• [PASSAGE FOR REVIEW]:
An international research partnership from Tunisia, the United States and France has led to a new and safe treatment for patients with cutaneous leishmaniasis (CL) with an investigational antibiotic cream, first identified at the Walter Reed Army Institute of Research (WRAIR). CL is a parasitic disease that causes scarring lesions and affects 1.5 million people worldwide every year, especially in the developing world and in children. The results of the study conducted by the US Army Medical Research and Materiel Command (USAMRMC), WRAIR researchers, the Institut Pasteur de Tunis, and the Institut Pasteur (Paris) was published on Feb 7 in the New England Journal of Medicine.
Study investigators evaluated WR 279,396, a combination of two antibiotics (15 percent paromomycin-0.5 percent gentamicin). In the trial, WR 279,396 cured the initial lesions in 81 percent of the patients who participated in the clinical trial. Curing the disease was defined as the shrinking of the lesion, growth of normal skin and absence of relapse. Adverse events were reported in less than 5 percent of all study groups and were primarily reported as minor reactions at the application site.
A cream with paromomycin alone (15 percent paromomycin) had a similar cure rate of 82 percent. In the study, only 58 percent of the patients who received a placebo saw the lesions cured.
Researchers expected that both single and combination therapies would be equally effective, treating CL caused by L. major, a parasitic species common in the Mahgreb and the Middle East. However, the combination therapy holds additional promise for global use since early research shows that the combination therapy may be more effective against the parasitic species found in Central, North and South America.

• [DATA EXTRACTS]:
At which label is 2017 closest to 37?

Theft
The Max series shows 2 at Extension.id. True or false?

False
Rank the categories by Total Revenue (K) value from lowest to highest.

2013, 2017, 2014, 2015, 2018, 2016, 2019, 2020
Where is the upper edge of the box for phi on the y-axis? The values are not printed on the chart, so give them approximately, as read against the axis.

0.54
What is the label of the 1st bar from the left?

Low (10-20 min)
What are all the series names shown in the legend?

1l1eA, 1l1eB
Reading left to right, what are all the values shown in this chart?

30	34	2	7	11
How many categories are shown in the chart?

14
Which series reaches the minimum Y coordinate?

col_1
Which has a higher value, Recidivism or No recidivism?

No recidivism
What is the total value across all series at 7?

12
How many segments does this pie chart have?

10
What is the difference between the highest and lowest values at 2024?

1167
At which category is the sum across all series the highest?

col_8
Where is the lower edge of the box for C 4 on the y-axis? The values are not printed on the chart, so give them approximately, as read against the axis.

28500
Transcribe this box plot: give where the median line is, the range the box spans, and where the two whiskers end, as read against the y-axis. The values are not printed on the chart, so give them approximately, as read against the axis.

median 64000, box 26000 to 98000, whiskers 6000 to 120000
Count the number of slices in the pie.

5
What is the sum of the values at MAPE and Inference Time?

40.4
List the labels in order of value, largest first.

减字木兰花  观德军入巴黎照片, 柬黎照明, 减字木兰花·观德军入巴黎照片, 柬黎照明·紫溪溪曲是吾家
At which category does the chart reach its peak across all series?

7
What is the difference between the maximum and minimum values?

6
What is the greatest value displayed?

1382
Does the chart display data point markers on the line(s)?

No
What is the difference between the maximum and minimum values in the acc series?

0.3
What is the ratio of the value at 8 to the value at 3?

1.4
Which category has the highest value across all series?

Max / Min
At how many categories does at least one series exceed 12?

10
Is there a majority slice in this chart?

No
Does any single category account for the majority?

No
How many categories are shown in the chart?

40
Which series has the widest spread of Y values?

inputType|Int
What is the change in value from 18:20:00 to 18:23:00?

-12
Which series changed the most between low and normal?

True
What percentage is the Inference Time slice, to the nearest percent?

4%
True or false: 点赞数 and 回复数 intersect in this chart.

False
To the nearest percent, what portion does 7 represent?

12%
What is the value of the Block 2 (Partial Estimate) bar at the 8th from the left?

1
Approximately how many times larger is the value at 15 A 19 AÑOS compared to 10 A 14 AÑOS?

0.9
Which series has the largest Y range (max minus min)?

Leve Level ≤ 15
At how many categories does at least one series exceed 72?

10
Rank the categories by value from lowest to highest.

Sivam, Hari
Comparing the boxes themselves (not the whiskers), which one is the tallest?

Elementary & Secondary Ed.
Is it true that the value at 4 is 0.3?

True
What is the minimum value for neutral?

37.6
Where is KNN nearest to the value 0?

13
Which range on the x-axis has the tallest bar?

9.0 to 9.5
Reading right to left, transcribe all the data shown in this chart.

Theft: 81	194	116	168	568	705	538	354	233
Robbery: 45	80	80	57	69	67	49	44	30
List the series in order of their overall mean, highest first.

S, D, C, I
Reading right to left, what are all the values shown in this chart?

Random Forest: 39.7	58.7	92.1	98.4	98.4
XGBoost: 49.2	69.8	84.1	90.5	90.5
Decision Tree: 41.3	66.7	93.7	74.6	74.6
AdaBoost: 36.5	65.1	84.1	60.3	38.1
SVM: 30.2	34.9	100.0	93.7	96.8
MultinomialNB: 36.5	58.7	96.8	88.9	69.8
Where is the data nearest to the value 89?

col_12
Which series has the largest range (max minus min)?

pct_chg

• [PARTS OF THE EXERCISE]:
A. Name every condition that the leishmaniasis cream text says was part of its definition of curing the disease.
B. Write out the leishmaniasis cream text starting with "Study investigators evaluated" and going on through "the lesions cured.", and switch "patients" to "participants" throughout.

• [ANSWERS TO THE EXERCISE]:
A.
- Shrinking of the lesion
- Growth of normal skin
- Absence of relapse

B.
Study investigators evaluated WR 279,396, a combination of two antibiotics (15 percent paromomycin-0.5 percent gentamicin). In the trial, WR 279,396 cured the initial lesions in 81 percent of the participants who participated in the clinical trial. Curing the disease was defined as the shrinking of the lesion, growth of normal skin and absence of relapse. Adverse events were reported in less than 5 percent of all study groups and were primarily reported as minor reactions at the application site.
A cream with paromomycin alone (15 percent paromomycin) had a similar cure rate of 82 percent. In the study, only 58 percent of the participants who received a placebo saw the lesions cured.